## What the task asks
Scan the entries below for the word "thumb" and copy every line in which it occurs.

-=-=-

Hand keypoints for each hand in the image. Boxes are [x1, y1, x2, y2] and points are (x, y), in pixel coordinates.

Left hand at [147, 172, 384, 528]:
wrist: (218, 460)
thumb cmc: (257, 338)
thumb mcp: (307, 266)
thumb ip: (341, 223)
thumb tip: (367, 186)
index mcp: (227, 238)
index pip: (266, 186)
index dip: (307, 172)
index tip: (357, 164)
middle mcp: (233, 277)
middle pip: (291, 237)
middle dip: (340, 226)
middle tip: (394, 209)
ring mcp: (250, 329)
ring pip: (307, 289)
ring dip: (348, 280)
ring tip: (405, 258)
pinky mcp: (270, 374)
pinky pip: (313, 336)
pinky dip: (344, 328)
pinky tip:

-=-=-

## Reply
thumb cmc: (257, 338)
thumb mcp: (307, 266)
thumb ip: (341, 223)
thumb tip: (367, 186)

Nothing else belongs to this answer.